One of the most common dilemmas inventors face is how to protect their ideas and inventions. In the U.S., patent laws exist in order to protect physical and intellectual property developed by inventors. According to the website of patent attorneys Gagnon, Peacock & Vereeke, P.C., a patent grant to an inventor confers the right to exclude others from making, using or selling an invention. Though filing for a patent may seem like common sense, choosing the type of application to file can often be a long, difficult, and confusing process.

Whether to file for a provisional or non-provisional patent can be determined by looking at several factors such as financial conditions, stages of development, tolerance for risk, and the marketing process. While they may seem like two mutually exclusive processes, it is important to note that they are simply two different routes one can take to reach the same goal. If one files for a provisional patent they must still file a non-provisional patent within a one-year period to maintain protection for their invention or idea.

The main difference between the two types of patents is flexibility. Once a non-provisional patent is filed, the inventor can no longer make changes to that patent if further developments are made to the product. With a provisional patent, an invention is protected for a period of 12 months during which an inventor can continue to fine tune their invention. Because provisional patents are not final, an inventor can include any changes made to their invention when they file for a non-provisional patent. In addition, the extra time allows an inventor to conduct market research before choosing to file for a more expensive non-provisional patent.
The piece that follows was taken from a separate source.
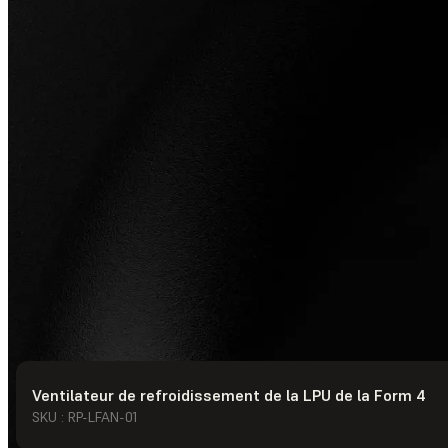
Ventilateur de refroidissement de la LPU de la Form 4
© Formlabs
2026
SKU : RP-LFAN-01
Another difference between the two is cost. Non-provisional patents are much more complicated and costly. Additional cost are often associated with non-provisional patents due to fact that many inventors must hire a patent attorney to help with the application, While provisional patents have a much less complicated application, it is often not recommended for inventors to file for these patents on their own. This is because a poorly written application can limit the protection an inventor receives for their idea.